## DIRECTIONS FOR THIS TASK
Go through the data and copy each line that holds "nails".

---------- RECORDS TO PROCESS ----------

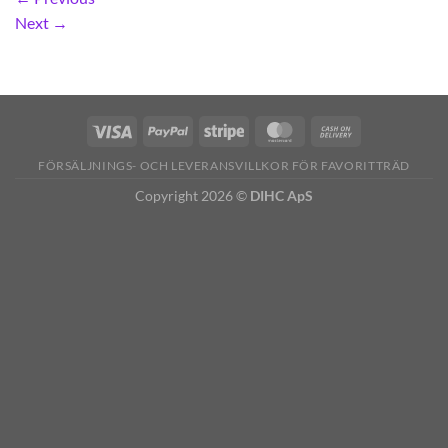
Next
→
FÖRSÄLJNINGS- OCH LEVERANSVILLKOR FÖR FAVORITTRÄD
Copyright 2026 ©
DIHC ApS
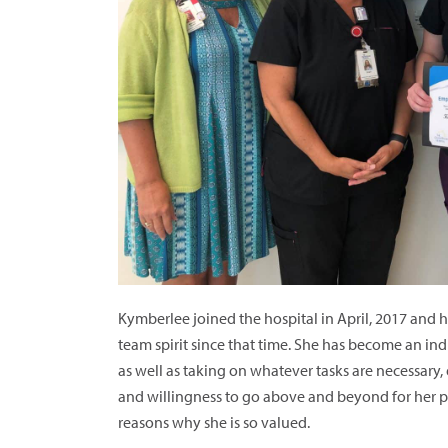
Kymberlee joined the hospital in April, 2017 and 
team spirit since that time. She has become an indi
as well as taking on whatever tasks are necessary
and willingness to go above and beyond for her p
reasons why she is so valued.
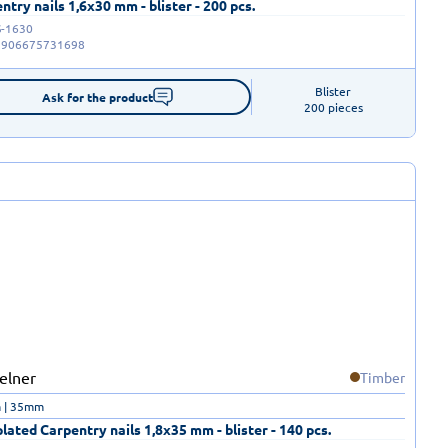
ntry nails 1,6x30 mm - blister - 200 pcs.
-1630
5906675731698
Blister

Ask for the product
200 pieces
Timber
 | 35mm
plated Carpentry nails 1,8x35 mm - blister - 140 pcs.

----------

## ANSWER
ntry nails 1,6x30 mm - blister - 200 pcs.
plated Carpentry nails 1,8x35 mm - blister - 140 pcs.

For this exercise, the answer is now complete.